17) Performance & Scale
- Precompute nearest-neighbor indices (FAISS/Annoy) for embeddings.
- Use language sharding and script partitions.
- Batch all costly transliteration/phonology steps; cache aggressively.
- Streaming dedup with probabilistic structures (MinHash/LSH) to avoid O(n²).
18) Minimal Working Prototype (MVP Path)
- Pick a root (e.g., JOHN).
- Ingest 3–4 trusted seed sources for EN/DE/FR/IT/RU/AR/HE/EL.
- Implement rule packs for:
- Latin↔Cyrillic, Latin↔Greek, Latin↔Arabic/Arabic↔Latin
- Diminutive rules for Slavic/Romance/Gaelic
- Build a confidence scorer v0 (hand-tuned α…ε).
- Stand up Neo4j + a small FastAPI with
/expandand/explain. - Curate 1,000 edges; tune; then scale to 100k via BFS + batching.
19) Example Rule (Pseudocode)
def slavic_diminutive(base: str, lang: str):
rules = [
{"suf":"ek","w":0.85},{"suf":"ka","w":0.75},{"suf":"sha","w":0.7},
{"suf":"enka","w":0.65},{"suf":"ochka","w":0.6}
]
for r in rules:
cand = phon_safe(base, lang) + r["suf"]
yield Edge(base, cand, type="DIMINUTIVE",
rule_id="SLAVIC_DIM_001", confidence=0.4+0.6*r["w"])

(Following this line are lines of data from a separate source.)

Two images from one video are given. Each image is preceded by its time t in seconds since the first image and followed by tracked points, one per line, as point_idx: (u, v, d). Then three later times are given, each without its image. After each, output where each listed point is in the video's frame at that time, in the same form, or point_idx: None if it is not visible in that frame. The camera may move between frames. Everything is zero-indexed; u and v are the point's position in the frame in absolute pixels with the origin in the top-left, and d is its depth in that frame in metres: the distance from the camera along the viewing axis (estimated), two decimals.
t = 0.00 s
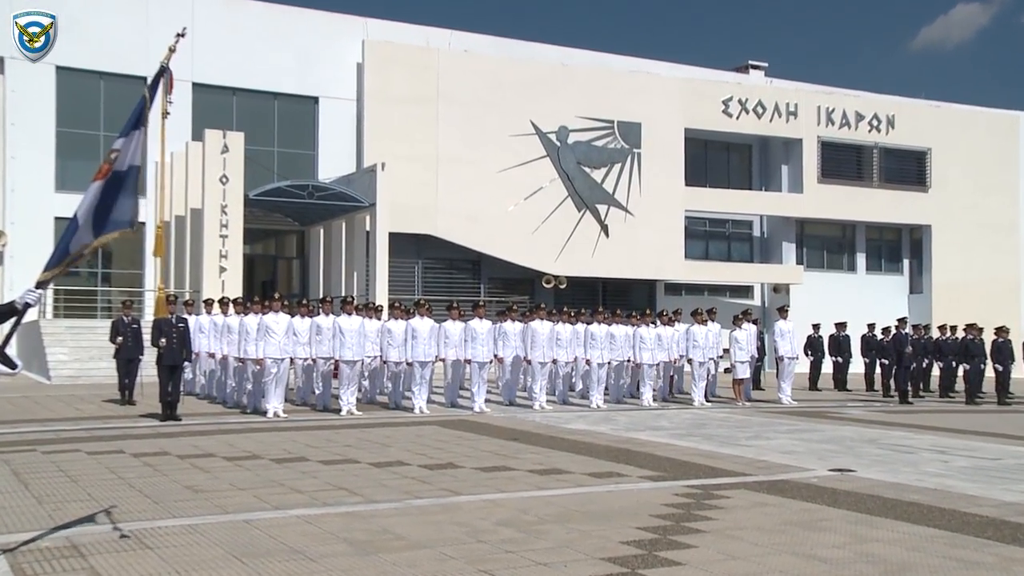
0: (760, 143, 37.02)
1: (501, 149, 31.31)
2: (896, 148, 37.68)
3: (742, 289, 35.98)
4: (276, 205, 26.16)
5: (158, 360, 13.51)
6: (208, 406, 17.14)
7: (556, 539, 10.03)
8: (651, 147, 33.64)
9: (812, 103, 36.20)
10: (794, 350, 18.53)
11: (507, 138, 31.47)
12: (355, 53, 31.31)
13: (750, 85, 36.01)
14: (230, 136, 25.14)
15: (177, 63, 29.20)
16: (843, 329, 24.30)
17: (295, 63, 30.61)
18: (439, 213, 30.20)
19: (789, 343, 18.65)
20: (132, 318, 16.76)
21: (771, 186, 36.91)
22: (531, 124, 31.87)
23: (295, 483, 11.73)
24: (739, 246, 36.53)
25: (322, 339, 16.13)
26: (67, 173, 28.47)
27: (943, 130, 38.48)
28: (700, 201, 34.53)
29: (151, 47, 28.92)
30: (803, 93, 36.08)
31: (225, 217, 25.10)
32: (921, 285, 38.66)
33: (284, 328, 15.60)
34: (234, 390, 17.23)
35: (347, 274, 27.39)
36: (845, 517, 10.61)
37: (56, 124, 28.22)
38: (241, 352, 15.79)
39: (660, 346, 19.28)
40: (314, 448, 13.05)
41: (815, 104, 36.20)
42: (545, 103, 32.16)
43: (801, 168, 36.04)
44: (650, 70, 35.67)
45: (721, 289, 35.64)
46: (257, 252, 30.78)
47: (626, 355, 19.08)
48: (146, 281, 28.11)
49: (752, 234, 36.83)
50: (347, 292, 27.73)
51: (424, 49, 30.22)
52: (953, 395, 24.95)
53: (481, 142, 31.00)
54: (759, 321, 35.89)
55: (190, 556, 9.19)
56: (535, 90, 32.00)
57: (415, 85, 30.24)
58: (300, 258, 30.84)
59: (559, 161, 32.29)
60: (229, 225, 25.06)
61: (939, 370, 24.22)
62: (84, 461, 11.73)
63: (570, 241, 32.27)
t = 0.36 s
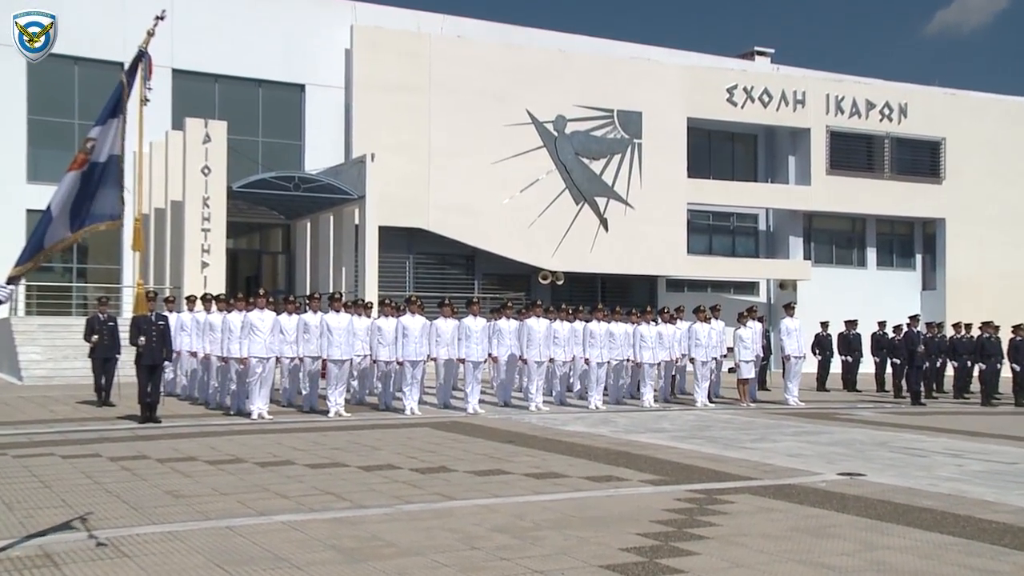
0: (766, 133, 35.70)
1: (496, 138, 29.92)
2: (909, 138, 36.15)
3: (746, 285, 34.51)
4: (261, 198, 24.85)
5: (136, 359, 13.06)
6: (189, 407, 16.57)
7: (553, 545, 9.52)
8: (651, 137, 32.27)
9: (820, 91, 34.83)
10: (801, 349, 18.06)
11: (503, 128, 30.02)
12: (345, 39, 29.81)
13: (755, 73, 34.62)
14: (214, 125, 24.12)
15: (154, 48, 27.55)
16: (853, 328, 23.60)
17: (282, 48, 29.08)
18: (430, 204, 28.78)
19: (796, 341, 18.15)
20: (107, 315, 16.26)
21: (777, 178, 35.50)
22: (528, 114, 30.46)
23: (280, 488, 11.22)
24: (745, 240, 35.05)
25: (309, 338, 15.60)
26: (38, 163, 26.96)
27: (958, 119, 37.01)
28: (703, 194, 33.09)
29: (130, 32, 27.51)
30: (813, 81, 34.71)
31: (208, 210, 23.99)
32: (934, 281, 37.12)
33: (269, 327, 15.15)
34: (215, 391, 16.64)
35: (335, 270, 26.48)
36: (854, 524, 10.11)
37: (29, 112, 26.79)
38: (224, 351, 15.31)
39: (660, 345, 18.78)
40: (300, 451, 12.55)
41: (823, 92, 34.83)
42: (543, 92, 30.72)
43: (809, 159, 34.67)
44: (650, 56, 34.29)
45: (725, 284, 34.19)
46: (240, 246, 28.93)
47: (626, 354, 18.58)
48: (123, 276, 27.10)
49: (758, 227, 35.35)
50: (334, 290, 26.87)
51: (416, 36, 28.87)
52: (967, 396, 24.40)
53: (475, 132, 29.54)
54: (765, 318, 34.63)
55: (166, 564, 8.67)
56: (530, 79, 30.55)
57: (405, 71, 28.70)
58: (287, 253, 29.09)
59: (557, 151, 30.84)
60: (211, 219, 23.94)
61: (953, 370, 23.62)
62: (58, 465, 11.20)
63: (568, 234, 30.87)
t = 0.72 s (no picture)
0: (773, 123, 34.24)
1: (491, 129, 28.62)
2: (922, 129, 34.67)
3: (750, 284, 33.36)
4: (244, 193, 23.86)
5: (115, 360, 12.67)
6: (169, 411, 16.00)
7: (551, 555, 9.01)
8: (652, 128, 30.92)
9: (831, 80, 33.29)
10: (809, 350, 17.59)
11: (498, 119, 28.72)
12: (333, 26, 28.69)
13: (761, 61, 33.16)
14: (195, 115, 23.02)
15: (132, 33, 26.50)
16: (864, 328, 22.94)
17: (266, 34, 28.04)
18: (423, 197, 27.58)
19: (804, 343, 17.67)
20: (83, 314, 15.73)
21: (784, 171, 34.04)
22: (524, 105, 29.18)
23: (266, 495, 10.72)
24: (750, 236, 33.84)
25: (295, 337, 15.17)
26: (11, 155, 26.34)
27: (976, 110, 35.38)
28: (706, 187, 31.71)
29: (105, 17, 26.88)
30: (822, 69, 33.19)
31: (189, 204, 22.84)
32: (950, 279, 35.52)
33: (254, 327, 14.67)
34: (197, 394, 16.14)
35: (324, 268, 25.18)
36: (866, 532, 9.62)
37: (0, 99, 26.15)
38: (207, 352, 14.83)
39: (662, 346, 18.29)
40: (288, 457, 12.06)
41: (834, 82, 33.29)
42: (539, 82, 29.41)
43: (819, 152, 33.22)
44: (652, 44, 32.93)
45: (730, 283, 32.94)
46: (224, 243, 27.93)
47: (627, 355, 18.06)
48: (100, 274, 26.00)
49: (765, 222, 34.11)
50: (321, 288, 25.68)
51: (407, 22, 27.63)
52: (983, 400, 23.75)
53: (469, 124, 28.33)
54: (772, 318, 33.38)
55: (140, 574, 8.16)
56: (523, 70, 29.20)
57: (395, 59, 27.51)
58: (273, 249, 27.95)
59: (553, 143, 29.56)
60: (194, 213, 22.81)
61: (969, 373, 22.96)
62: (32, 472, 10.70)
63: (569, 228, 29.62)
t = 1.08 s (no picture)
0: (783, 115, 33.08)
1: (488, 120, 27.58)
2: (940, 121, 33.47)
3: (759, 283, 32.31)
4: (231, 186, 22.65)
5: (93, 362, 12.30)
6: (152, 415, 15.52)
7: (551, 566, 8.52)
8: (655, 119, 29.88)
9: (844, 68, 32.17)
10: (820, 351, 17.18)
11: (494, 110, 27.68)
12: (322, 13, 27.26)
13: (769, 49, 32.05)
14: (177, 106, 21.67)
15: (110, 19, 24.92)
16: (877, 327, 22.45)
17: (253, 19, 26.56)
18: (418, 192, 26.54)
19: (814, 344, 17.26)
20: (61, 314, 15.27)
21: (795, 165, 32.82)
22: (523, 95, 28.12)
23: (251, 503, 10.23)
24: (760, 232, 32.72)
25: (282, 339, 14.66)
26: None
27: (995, 101, 34.16)
28: (714, 182, 30.66)
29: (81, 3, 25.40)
30: (834, 57, 32.07)
31: (171, 198, 21.55)
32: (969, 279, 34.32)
33: (239, 328, 14.19)
34: (180, 397, 15.65)
35: (312, 265, 24.46)
36: (880, 542, 9.13)
37: None
38: (190, 353, 14.32)
39: (667, 347, 17.77)
40: (275, 463, 11.58)
41: (847, 70, 32.18)
42: (538, 72, 28.35)
43: (831, 145, 32.05)
44: (657, 32, 31.94)
45: (737, 282, 31.99)
46: (208, 239, 26.86)
47: (630, 356, 17.57)
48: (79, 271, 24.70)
49: (774, 218, 33.00)
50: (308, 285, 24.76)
51: (401, 8, 26.54)
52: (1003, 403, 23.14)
53: (466, 116, 27.28)
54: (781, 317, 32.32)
55: None
56: (519, 56, 28.04)
57: (388, 46, 26.40)
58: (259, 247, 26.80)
59: (552, 135, 28.51)
60: (177, 209, 21.55)
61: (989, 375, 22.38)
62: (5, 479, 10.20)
63: (569, 222, 28.59)
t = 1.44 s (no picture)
0: (794, 105, 31.83)
1: (483, 110, 26.55)
2: (959, 110, 32.12)
3: (770, 281, 30.88)
4: (216, 180, 22.15)
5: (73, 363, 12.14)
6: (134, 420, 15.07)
7: None
8: (659, 108, 28.78)
9: (858, 56, 30.91)
10: (833, 353, 16.75)
11: (493, 101, 26.66)
12: None
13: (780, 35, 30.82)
14: (161, 98, 21.23)
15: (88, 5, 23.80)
16: (892, 328, 22.06)
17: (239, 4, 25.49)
18: (413, 186, 25.58)
19: (827, 345, 16.85)
20: (38, 314, 14.84)
21: (807, 158, 31.56)
22: (523, 84, 27.11)
23: (237, 511, 9.76)
24: (769, 228, 31.45)
25: (271, 339, 14.17)
26: None
27: (1017, 90, 32.80)
28: (719, 175, 29.51)
29: None
30: (848, 44, 30.81)
31: (154, 192, 21.03)
32: (989, 277, 32.98)
33: (226, 328, 13.80)
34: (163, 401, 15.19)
35: (302, 259, 24.05)
36: (898, 552, 8.66)
37: None
38: (174, 354, 13.93)
39: (672, 348, 17.27)
40: (263, 469, 11.13)
41: (862, 58, 30.91)
42: (538, 60, 27.32)
43: (845, 136, 30.77)
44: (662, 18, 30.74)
45: (746, 279, 30.74)
46: (194, 234, 25.63)
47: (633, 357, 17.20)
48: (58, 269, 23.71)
49: (785, 214, 31.71)
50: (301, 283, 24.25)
51: None
52: None
53: (462, 106, 26.24)
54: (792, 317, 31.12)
55: None
56: (517, 43, 27.00)
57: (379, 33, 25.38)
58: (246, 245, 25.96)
59: (553, 127, 27.50)
60: (159, 204, 21.05)
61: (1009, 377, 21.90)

20) Example Confidence Blend (Explainable)
Edge: JOHN —(COGNATE)→ IOANNIS
Features: rule_prior=0.92, source_authority=0.90 (lexicon A + corpus B),
freq_evidence=0.48, phonetic_match=0.81, roundtrip=0.76, human_validation=—
C = 0.25*0.92 + 0.20*0.90 + 0.15*0.48 + 0.20*0.81 + 0.10*0.76 + 0.10*0.00
= 0.76
21) UI for Exploration (Analyst & Public)
- Root page with etymon, gloss (“God is gracious”), timelines, heatmaps.
- Variant facets: by language, script, type, confidence bins.
- Path viewer: shortest/strongest path from root to variant with edge explanations.
- IPA & audio (TTS per language) to compare phonology.
22) Versioning, Reproducibility, and Audit
- Every corpus build pinned to:
- Rule pack commit hashes
- Source versions + checksums
- Model artifacts (embedding, transliteration tables)
- Change logs: added/removed edges, confidence shifts, new languages.
23) Roadmap (Going from Solid to Sublime)
- v0.1: 8 languages, 20k variants, public read API.
- v0.3: 20+ languages, 100k+ variants per major root (John/Mary/Maria).
- v0.5: Curator marketplace; guided corrections; multilingual UI.
- v1.0: Full orthography–phonology–etymology triad with export-grade QA.